Spain’s PSOE political party, which has been in power in the country for over 30 years, has rejected the regulation of cannabis after other parties introduce three proposals to permit recreational use.

Despite cannabis being the most commonly used drug in Spain, the Government on Tuesday indicated that it had no plans to regulate the use of medical cannabis for therapeutic uses.

Euro Weekly News reports that 19.3% of young adults between the ages of 14 and 18 in Spain have used cannabis in the last 30 days. The potential risk to young people is one of the reasons quoted by the government for rejecting cannabis reforms.

The rejection follows the introduction of proposals by other political parties, Más País, ERC and Podemos, to regulate cannabis for both medical and recreational uses. Also at odds with the government, an astonishing 90% of the Spanish public reportedly believe that recreational cannabis should be allowed.

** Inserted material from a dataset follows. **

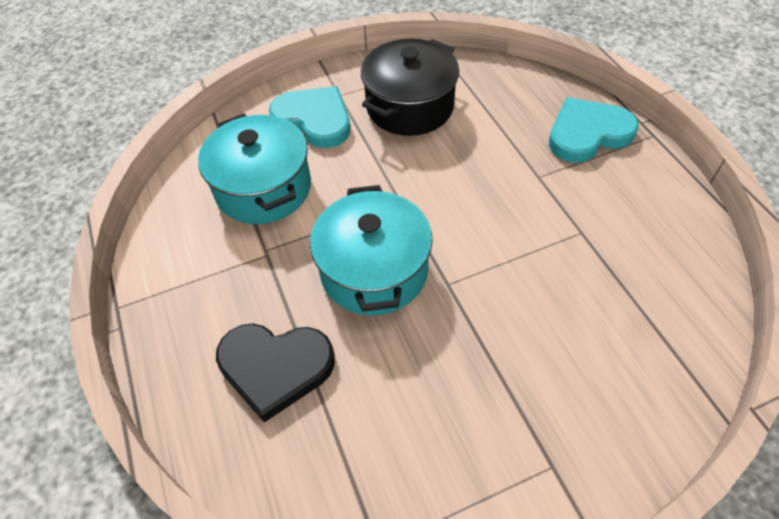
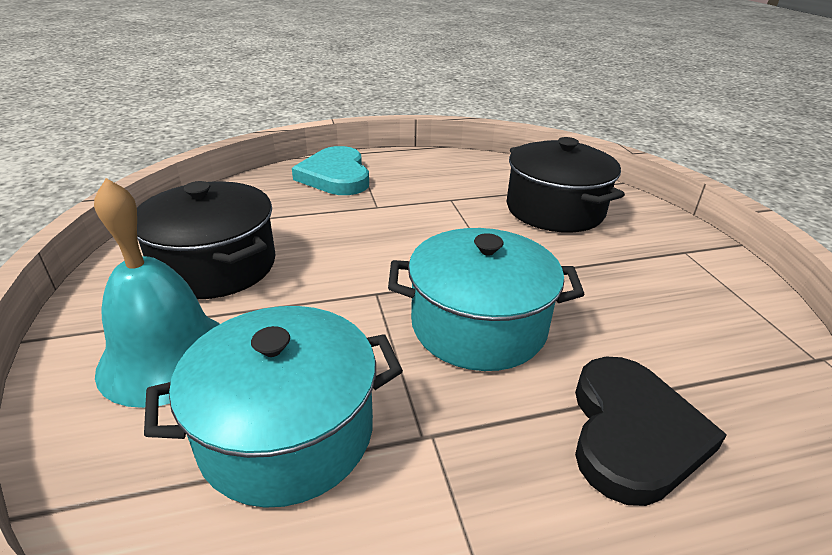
camera: 85 degrees left, 20 degrees down
(314, 120) = (167, 357): turquoise heart -> turquoise bell
(601, 331) = (555, 209): none -> black pot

The first of these proposals is to be voted on today (20th October, 2021), however, it is unlikely to be approved following a debate yesterday.

While all would legalise cannabis for recreational uses, each bill approaches the reforms in a slightly different way.

According to, Isabel Rodríguez, a spokesperson for the party, the PSOE rejects the regulation of cannabis without first passing an authorisation for therapeutic use.

While cannabis is still technically illegal in Spain, the country’s cannabis members’ clubs have made it a hotspot for tourists. It is estimated that the 400-500 established clubs have been attracting millions of tourists every year, in addition to the estimated four million local consumers.

Tourists are actually prohibited from being members of cannabis clubs, however, many have found ways around these restrictions – particularly in cities such as Barcelona which see a high influx of tourists every year.

The debate around making medical cannabis products available on the Spanish healthcare system is ongoing, even though the first cannabis-based medicine has already arrived in the country.